The Fed slashes rates
The Federal Reserve cut a key short-term interest rate from 4.25 percent to 3.5 percent this morning, a move that "stunned markets," as the Guardian in the UK put it. This was not a scheduled meeting.
The Fed's Federal Open Market Committee said in its statement that it is reacting to signs of "a deepening of the housing contraction as well as some softening in labor markets":
Appreciable downside risks to growth remain. The Committee will continue to assess the effects of financial and other developments on economic prospects and will act in a timely manner as needed to address those risks.







Comments
How will this effect mortgage rates? I've noticed that there isn't exactly a one to one relationship between the fed rate and mortgages. Rates have been dropping. Will they continue to drop, stay the same? What kind of conditions would cause them to rise again? For anyone waiting to refinance or possibly purchase, this is the burning question...

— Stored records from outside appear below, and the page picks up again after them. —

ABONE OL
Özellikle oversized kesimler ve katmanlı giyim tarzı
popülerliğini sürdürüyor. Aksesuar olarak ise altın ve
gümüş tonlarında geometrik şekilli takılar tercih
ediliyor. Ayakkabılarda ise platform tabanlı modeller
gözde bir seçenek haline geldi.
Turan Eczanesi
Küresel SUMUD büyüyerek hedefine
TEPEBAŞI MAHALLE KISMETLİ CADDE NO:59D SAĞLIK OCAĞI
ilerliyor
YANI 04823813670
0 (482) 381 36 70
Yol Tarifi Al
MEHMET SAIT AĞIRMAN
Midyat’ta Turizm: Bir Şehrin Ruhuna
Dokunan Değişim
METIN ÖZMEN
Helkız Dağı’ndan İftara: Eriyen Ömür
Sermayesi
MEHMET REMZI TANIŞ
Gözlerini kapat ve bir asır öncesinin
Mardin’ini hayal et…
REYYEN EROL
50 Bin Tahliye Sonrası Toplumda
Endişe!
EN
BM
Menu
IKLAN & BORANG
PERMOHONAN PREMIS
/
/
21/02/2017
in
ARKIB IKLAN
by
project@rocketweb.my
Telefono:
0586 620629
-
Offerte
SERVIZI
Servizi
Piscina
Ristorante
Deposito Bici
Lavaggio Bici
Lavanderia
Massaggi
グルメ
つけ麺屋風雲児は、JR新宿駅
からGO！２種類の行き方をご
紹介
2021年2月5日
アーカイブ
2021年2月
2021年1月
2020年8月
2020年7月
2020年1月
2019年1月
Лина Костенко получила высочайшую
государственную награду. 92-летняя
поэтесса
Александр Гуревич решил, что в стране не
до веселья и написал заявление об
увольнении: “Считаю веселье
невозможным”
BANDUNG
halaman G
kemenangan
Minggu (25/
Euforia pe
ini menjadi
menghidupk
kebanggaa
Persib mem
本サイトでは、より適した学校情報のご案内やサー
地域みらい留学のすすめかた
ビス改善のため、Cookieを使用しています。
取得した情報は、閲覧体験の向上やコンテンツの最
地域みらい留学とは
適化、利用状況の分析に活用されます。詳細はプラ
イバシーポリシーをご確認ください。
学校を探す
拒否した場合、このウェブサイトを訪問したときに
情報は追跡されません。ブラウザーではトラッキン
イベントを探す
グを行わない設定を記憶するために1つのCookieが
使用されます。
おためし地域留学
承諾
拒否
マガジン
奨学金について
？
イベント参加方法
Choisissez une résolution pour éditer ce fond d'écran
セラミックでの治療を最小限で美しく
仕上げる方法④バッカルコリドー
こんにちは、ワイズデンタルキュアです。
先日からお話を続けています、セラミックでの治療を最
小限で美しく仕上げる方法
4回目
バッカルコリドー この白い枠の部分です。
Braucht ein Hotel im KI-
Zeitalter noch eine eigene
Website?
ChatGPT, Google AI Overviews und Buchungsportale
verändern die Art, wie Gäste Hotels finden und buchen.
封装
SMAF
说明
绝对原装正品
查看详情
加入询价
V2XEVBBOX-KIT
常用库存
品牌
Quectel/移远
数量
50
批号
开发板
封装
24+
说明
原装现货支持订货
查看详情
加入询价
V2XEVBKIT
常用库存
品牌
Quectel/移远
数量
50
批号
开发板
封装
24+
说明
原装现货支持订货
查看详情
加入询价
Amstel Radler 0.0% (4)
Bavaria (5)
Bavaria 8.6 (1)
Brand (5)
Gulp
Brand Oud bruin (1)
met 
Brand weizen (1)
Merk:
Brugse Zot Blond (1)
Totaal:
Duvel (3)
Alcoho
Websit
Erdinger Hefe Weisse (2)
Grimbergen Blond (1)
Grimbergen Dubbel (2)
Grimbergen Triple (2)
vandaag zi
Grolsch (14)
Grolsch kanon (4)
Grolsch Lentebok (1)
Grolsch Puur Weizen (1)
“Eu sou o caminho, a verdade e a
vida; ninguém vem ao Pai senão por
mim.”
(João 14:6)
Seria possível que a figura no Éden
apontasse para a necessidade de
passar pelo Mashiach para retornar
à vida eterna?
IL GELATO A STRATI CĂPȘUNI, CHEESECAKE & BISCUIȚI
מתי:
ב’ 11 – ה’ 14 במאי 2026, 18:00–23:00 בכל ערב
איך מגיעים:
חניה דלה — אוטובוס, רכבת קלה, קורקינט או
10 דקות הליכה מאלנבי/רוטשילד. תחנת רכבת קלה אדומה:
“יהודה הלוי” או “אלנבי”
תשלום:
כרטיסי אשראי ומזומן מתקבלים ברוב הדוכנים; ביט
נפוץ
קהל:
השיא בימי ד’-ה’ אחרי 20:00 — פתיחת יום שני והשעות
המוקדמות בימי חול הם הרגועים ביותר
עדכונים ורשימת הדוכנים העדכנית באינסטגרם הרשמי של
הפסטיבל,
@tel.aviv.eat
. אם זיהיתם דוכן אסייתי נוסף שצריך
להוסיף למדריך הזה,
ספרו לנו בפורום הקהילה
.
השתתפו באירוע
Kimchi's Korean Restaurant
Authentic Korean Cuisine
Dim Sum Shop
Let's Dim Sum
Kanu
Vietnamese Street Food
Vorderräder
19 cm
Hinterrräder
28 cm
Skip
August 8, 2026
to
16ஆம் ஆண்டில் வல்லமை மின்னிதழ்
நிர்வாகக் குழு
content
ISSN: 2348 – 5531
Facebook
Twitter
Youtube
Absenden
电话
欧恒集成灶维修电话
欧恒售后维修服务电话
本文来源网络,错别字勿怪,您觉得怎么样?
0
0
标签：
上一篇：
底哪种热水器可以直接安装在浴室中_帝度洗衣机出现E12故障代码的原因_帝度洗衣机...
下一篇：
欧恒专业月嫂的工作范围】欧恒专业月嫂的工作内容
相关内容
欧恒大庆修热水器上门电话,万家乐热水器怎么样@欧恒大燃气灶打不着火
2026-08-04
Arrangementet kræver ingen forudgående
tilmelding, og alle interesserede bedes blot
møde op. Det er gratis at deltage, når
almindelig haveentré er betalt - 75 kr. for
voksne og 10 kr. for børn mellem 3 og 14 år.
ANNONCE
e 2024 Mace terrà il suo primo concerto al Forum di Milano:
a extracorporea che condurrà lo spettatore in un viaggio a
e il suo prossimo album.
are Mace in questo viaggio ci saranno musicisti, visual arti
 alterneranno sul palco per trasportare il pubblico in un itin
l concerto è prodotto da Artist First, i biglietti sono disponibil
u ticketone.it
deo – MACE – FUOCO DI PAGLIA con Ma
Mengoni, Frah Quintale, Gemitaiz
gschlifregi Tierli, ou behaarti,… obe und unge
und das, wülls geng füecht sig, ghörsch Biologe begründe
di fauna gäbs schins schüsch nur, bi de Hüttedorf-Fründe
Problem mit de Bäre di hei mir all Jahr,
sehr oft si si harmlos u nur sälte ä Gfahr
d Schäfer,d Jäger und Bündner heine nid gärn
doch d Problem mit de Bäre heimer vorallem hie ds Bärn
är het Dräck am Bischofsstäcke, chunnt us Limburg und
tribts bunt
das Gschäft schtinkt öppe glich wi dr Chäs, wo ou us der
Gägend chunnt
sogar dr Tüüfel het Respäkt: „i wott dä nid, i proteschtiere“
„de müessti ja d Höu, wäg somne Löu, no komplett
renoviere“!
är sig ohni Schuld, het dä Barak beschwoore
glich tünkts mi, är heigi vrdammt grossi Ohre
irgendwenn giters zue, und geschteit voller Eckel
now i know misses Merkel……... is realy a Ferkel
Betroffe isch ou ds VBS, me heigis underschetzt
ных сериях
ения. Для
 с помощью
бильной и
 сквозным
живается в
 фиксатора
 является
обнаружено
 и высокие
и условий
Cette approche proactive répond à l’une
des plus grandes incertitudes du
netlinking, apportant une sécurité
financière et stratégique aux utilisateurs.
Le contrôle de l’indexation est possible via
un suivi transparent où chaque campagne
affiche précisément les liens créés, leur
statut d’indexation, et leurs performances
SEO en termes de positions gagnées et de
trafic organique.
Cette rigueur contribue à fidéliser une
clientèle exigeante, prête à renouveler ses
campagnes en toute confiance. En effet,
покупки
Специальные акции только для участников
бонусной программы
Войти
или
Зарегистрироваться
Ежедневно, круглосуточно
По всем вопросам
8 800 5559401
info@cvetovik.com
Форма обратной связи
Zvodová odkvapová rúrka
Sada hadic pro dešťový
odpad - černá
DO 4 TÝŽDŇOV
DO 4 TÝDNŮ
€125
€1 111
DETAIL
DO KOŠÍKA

Posted by: Debra | January 22, 2008 10:42 AM
You're right, mortgage rates don't always move in concert with the Fed. If I can get some solid answers to your questions, I'll do a How-to Monday post about rates.
Posted by: Jamie Smith Hopkins | January 22, 2008 10:44 AM
Unless you're in the market for an ARM, the numbers you want to look at are the 10 and 30 year notes. Yields on both are down today, meaning mortgage rates should move correspondingly lower. These rates are much less volatile, but have fallen steadily over the past few weeks. Now is a great time to refinance.